WHAT TO WORK ON >> Give back each entry exactly as written, apart from the pictures.

--- START ---

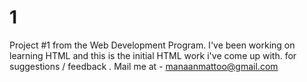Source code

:# 1
Project #1 from the Web Development Program.
I've been working on learning HTML and this is the initial HTML work i've come up with.
for suggestions / feedback . Mail me at - manaanmattoo@gmail.com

--- END ---

REPLY >>
Source code

:# 1
Project #1 from the Web Development Program.
I've been working on learning HTML and this is the initial HTML work i've come up with.
for suggestions / feedback . Mail me at - manaanmattoo@gmail.com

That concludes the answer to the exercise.